- _Requirement_: Can you transcribe everything in the article about Baylor's summer of 2003 from "December 9, 2003" down to "Book of Job."?

- _Text for analysis_:
Weathering The Storm

December 9, 2003

In the summer of 2003, Baylor experienced what one administrator called a "perfect storm" of crisis and controversy. As the puzzling case of a missing student swiftly crescendoed into the grim aftermath of murder and a disturbing scandal involving its men's basketball program, Baylor was faced with perhaps the harshest and most public test ever of its character as an institution. Although some crisis-response experts try to conjure up worst-case scenarios in order to assess an organization's readiness, none could have envisioned a situation that would test Baylor so mightily. For many Baylorites looking for a scriptural parallel, the first reference that came to mind was the Book of Job.
"How could a university possibly have prepared for something like this?" asked a student this past fall, shaking his head in bewilderment. It was a question that many members of the Baylor community were asking themselves, as they began to evaluate how the University had worked through such an unexpected and almost overwhelming maelstrom of events. 
On July 25, the body of junior Patrick Dennehy, one of Baylor's most promising basketball players, finally was found near a gravel pit a few miles southeast of the campus, more than a month after he had been reported missing. By then, the University already had been rocked by revelations that Carlton Dotson, a fellow student, basketball player and friend, was suspected in Dennehy's death and that Dennehy's tuition may have been improperly paid. As evidence mounted suggesting that head basketball coach Dave Bliss was trying to engage in a cover-up of those payments, the shock felt by Bliss' colleagues was followed by a visceral sense of betrayal and disappointment. "I felt as though I had been kicked in the stomach," President Robert B. Sloan Jr. says bluntly. 
Although on a personal level Baylor administrators seemed overwhelmed at times by the shock and sadness of what was unfolding last summer, they were able to respond collectively by relying on the University's basic core of emergency contingency plans, protocols and crisis teams to deal with each development. These systems helped them bear the brunt of media pressure, shape the University's practical as well as moral and ethical responses and to begin the badly needed process of healing for the bereaved families and for the University community as a whole. 
Many in the Baylor community emphasize that although the University's Christian values made the events all that more disturbing in some ways, it was those very values that helped to steady its course in this storm. As some faculty members have observed, it was important that the University not use religion to gloss over the reality of what had happened. But Baylor would have forgone its deepest strengths, they say, if its leaders hadn't called on its religious values to help get through this "summer of discontent," as former football coach and athletic director Grant Teaff called it, adapting the words of Shakespeare's Richard III.

If there ever had been such a thing as the "Baylor bubble" -- a belief that the University somehow could remain immune to the ills and frailties of the world beyond its borders -- that notion long since had been proved an illusion by the time Dennehy disappeared from campus. "The idea of a bubble is just silly," President Sloan says. And as Martin Medhurst, distinguished professor of rhetoric and communication, puts it, "Why should sin stop at the edge of the Brazos? Baylor is part of several overlapping worlds -- the educational world, the Baptist world, the NCAA world of major college basketball. And the mathematical probability is that something is going to happen, even on a Christian campus." During the past decade, the University had to deal with previous improprieties in the athletic department, with other controversial headline-stirring issues and with the death of a number of students, usually in automobile accidents. Just the previous December, a Baylor student was alleged to have murdered his family and then set his house on fire.

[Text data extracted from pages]
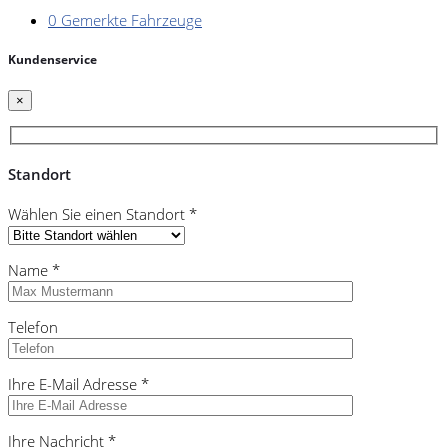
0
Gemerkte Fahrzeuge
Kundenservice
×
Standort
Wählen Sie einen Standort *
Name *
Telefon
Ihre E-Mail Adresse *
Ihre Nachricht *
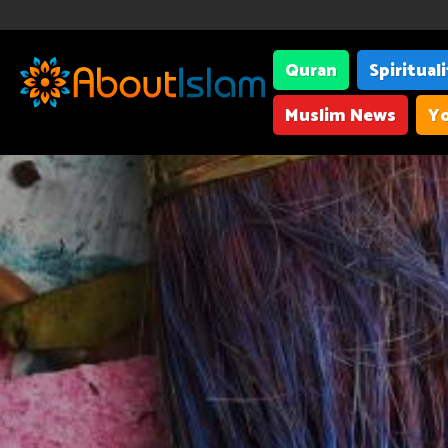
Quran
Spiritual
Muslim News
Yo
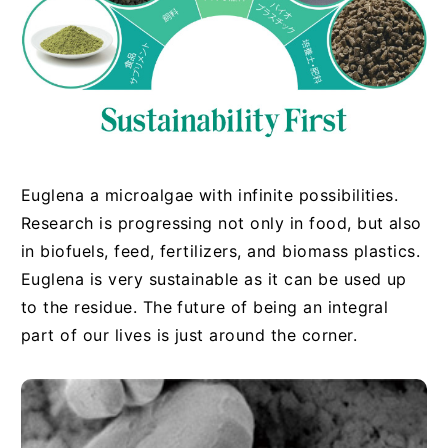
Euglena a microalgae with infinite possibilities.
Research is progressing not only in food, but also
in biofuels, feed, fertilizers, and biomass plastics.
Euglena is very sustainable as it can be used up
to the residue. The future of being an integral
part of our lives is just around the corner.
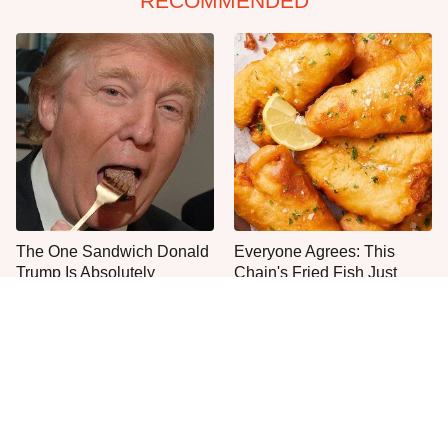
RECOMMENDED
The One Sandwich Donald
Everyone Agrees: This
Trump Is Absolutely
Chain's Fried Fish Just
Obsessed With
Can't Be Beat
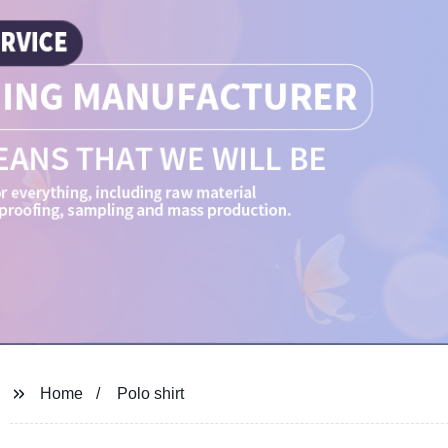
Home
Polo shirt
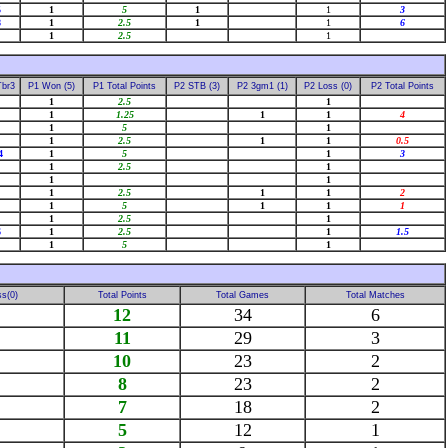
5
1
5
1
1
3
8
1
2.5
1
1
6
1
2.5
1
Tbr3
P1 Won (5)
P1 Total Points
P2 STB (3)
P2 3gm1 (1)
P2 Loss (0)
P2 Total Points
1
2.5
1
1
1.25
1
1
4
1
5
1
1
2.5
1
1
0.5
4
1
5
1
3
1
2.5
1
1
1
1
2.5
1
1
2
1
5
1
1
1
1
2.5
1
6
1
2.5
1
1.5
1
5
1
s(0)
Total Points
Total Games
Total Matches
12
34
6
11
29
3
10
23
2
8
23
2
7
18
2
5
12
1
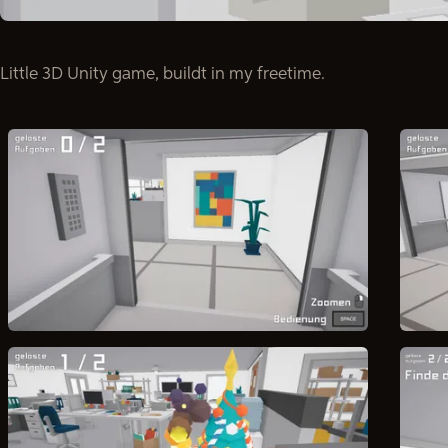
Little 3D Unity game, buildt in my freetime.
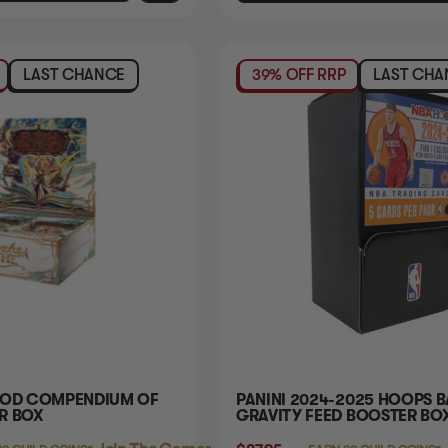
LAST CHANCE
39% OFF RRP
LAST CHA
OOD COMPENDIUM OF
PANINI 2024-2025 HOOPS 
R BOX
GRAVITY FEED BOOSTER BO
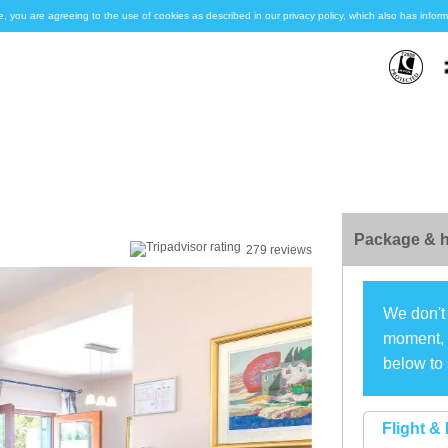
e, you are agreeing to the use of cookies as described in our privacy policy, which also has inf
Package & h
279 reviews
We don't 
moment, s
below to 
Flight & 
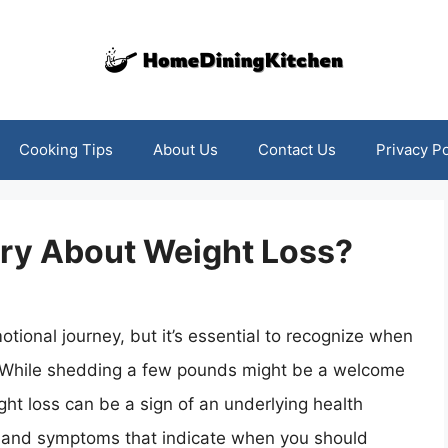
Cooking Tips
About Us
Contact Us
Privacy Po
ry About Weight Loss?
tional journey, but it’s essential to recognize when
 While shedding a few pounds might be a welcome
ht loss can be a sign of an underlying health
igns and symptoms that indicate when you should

--

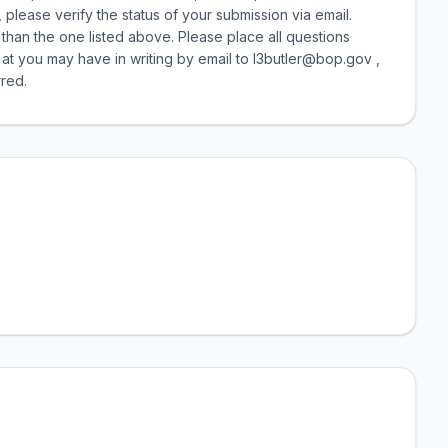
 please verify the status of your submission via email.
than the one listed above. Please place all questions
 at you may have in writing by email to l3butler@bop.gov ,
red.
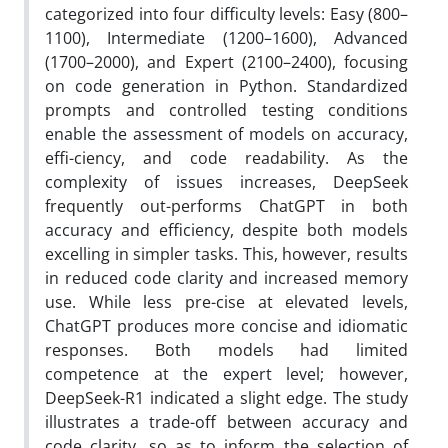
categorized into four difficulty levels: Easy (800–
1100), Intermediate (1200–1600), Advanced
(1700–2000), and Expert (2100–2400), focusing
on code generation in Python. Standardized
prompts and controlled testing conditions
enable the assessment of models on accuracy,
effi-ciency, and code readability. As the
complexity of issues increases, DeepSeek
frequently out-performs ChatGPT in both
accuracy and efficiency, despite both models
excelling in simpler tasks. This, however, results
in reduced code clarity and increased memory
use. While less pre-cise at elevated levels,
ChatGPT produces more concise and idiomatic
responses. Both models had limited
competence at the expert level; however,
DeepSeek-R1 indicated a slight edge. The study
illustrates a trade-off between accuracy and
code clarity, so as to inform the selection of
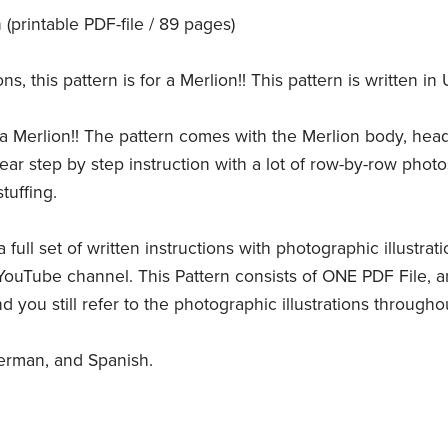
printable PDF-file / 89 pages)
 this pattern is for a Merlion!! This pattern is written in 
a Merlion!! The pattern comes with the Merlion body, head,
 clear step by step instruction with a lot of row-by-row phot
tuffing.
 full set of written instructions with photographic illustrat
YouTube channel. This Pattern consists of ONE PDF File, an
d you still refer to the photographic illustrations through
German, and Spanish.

- _Output of the exercise_:
December 9, 2003

In the summer of 2003, Baylor experienced what one administrator called a "perfect storm" of crisis and controversy. As the puzzling case of a missing student swiftly crescendoed into the grim aftermath of murder and a disturbing scandal involving its men's basketball program, Baylor was faced with perhaps the harshest and most public test ever of its character as an institution. Although some crisis-response experts try to conjure up worst-case scenarios in order to assess an organization's readiness, none could have envisioned a situation that would test Baylor so mightily. For many Baylorites looking for a scriptural parallel, the first reference that came to mind was the Book of Job.